→ Information supplied:
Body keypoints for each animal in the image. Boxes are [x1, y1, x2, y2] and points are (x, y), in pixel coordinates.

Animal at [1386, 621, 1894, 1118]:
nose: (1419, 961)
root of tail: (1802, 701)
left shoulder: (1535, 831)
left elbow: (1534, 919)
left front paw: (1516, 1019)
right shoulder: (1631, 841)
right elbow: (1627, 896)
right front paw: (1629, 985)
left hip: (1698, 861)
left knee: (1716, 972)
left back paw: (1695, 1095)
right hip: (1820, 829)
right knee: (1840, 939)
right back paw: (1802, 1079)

...

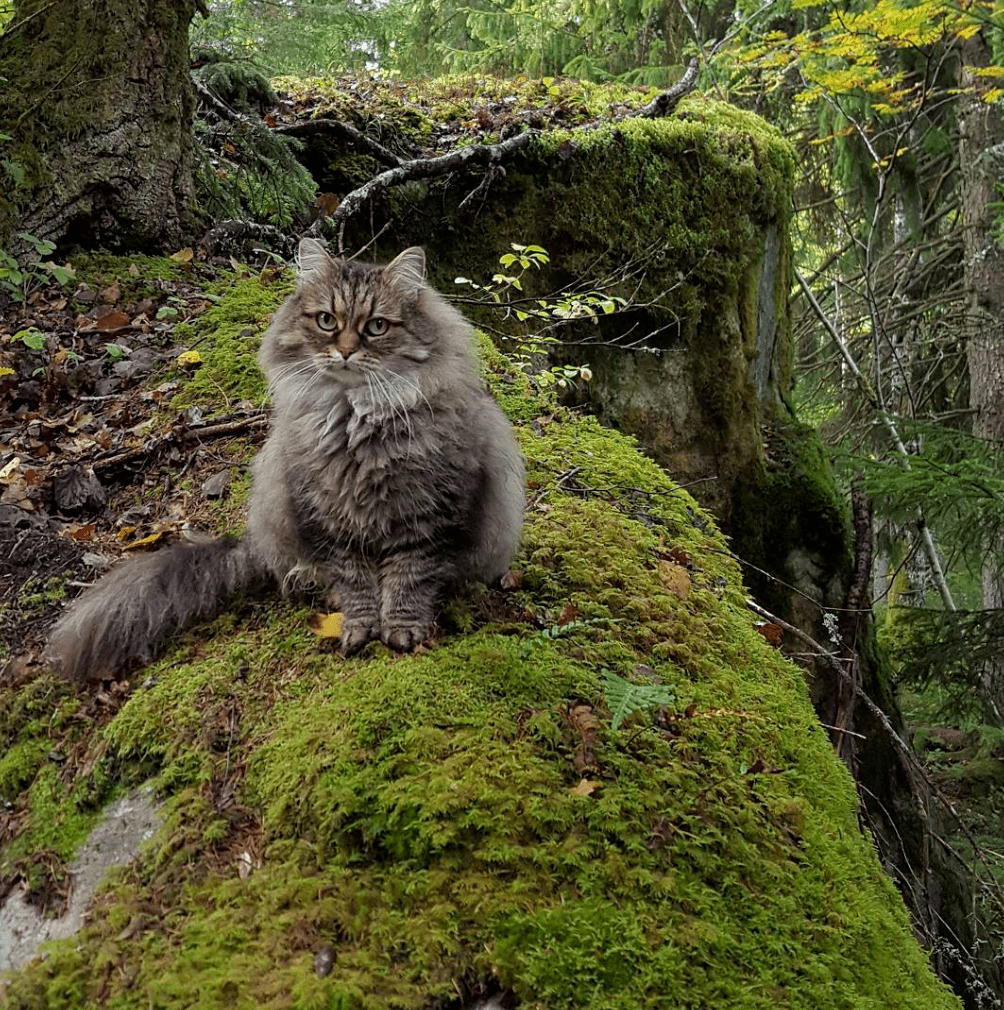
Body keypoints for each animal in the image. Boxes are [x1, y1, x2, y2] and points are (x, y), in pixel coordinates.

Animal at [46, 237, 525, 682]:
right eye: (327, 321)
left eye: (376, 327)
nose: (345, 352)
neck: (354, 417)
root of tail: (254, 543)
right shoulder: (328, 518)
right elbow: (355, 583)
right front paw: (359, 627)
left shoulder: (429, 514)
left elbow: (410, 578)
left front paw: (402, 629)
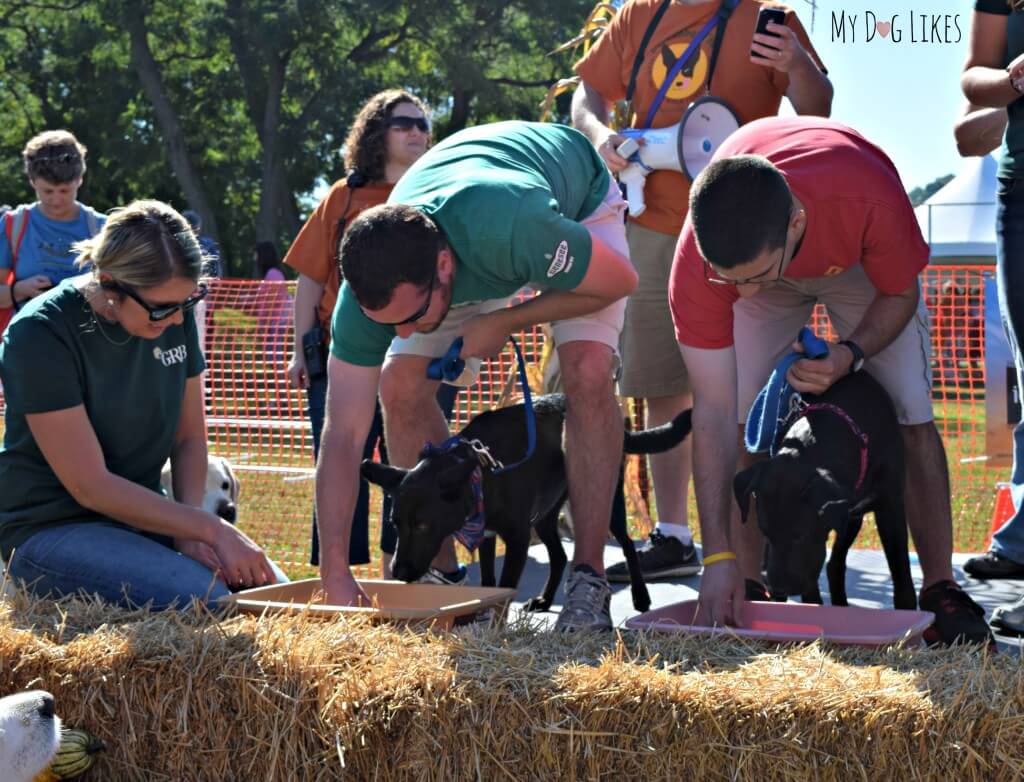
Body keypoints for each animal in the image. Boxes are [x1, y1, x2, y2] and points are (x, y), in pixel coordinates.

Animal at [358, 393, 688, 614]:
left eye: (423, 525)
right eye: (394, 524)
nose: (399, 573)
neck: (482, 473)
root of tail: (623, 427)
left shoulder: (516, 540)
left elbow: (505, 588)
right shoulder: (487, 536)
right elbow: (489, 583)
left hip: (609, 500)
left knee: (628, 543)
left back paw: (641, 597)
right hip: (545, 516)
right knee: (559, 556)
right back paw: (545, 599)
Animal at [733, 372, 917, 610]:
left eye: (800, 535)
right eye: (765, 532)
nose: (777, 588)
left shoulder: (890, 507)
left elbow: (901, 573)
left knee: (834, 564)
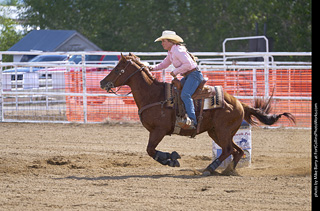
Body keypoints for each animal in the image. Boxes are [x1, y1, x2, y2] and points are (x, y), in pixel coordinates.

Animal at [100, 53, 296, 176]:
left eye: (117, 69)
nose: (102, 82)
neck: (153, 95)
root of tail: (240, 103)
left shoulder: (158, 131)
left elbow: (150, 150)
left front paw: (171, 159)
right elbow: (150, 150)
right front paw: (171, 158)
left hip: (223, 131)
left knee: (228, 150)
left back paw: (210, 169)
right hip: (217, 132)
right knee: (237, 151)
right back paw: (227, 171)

→ To do: Print nothing but the lines above starting with the line that contains "left knee: (834, 564)" and going on through the line that contains "right back paw: (227, 171)". Leave out the pictures.

→ Solution to this problem:
left knee: (834, 564)
Body keypoints for each animal in the image. Boxes are [x1, y1, x2, y2] and points are (x, y), in pixel coordinates.

Animal at [100, 53, 296, 176]:
left eye: (117, 69)
nose: (102, 82)
neck: (153, 95)
root of tail: (240, 103)
left shoulder: (158, 131)
left elbow: (150, 150)
left front paw: (171, 159)
right elbow: (150, 150)
right front paw: (171, 158)
left hip: (223, 131)
left knee: (228, 150)
left back paw: (210, 169)
right hip: (217, 132)
right knee: (237, 151)
right back paw: (227, 171)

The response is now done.